Now it becomes clear why Wilbur titled his book "No Boundary." His prescription is to get rid of the boundaries and find the "transpersonal self," which he describes this way:
As the individual begins to reflect on her life through the eyes of the archetypes and mythological images common to humankind, her awareness may begin to shift to a more universal perspective. She is looking at herself not through her own eyes, which are in some ways prejudiced, but through the eyes of the collective human spirit - a different view indeed! She is no longer exclusively preoccupied with her own personal vantage point. In fact, if this process quickens correctly, her identity, her very self, expands qualitatively to these more or less global dimensions, and her soul becomes saturated with depth.
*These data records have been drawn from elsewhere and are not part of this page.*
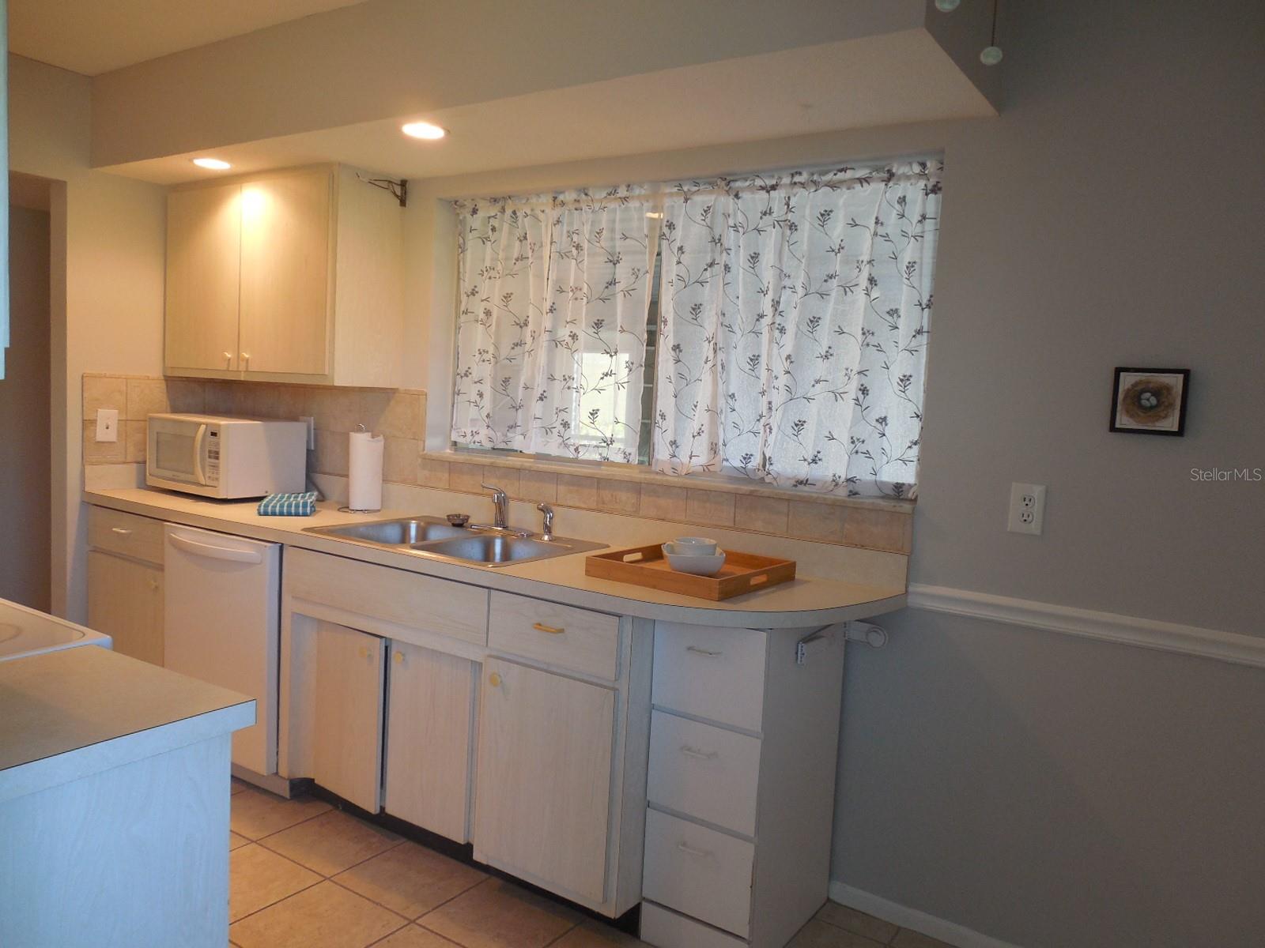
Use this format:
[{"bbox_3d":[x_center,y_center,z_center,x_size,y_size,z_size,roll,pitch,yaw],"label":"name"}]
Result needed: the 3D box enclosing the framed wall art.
[{"bbox_3d":[1.198,-0.168,2.119,0.153,0.153,0.018,6,6,32],"label":"framed wall art"}]

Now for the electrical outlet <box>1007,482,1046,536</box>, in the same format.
[{"bbox_3d":[0.983,0.087,2.277,0.080,0.124,0.008,6,6,32],"label":"electrical outlet"}]

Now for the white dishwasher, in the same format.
[{"bbox_3d":[-1.269,0.579,3.359,0.587,0.788,0.592,6,6,32],"label":"white dishwasher"}]

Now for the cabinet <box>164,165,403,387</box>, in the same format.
[{"bbox_3d":[-1.379,-0.740,3.560,1.039,0.761,0.322,6,6,32],"label":"cabinet"}]

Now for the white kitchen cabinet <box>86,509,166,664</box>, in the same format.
[{"bbox_3d":[-1.762,0.525,3.696,0.552,0.773,0.572,6,6,32],"label":"white kitchen cabinet"}]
I am way too much of an amateur to go much farther with all this. But somehow I feel that this distinction is critical for us to begin to grasp and that our ability to do so would revolutionize how we treat each other and the planet. Our feelings of loneliness and isolation are fed by these false boundaries we create for ourselves. And that, in turn fuels the fear, greed, and addiction that keeps people so blinded and numb to what is happening in our country and in the world.
So I'll leave you with Wilbur's question, "Who are you?"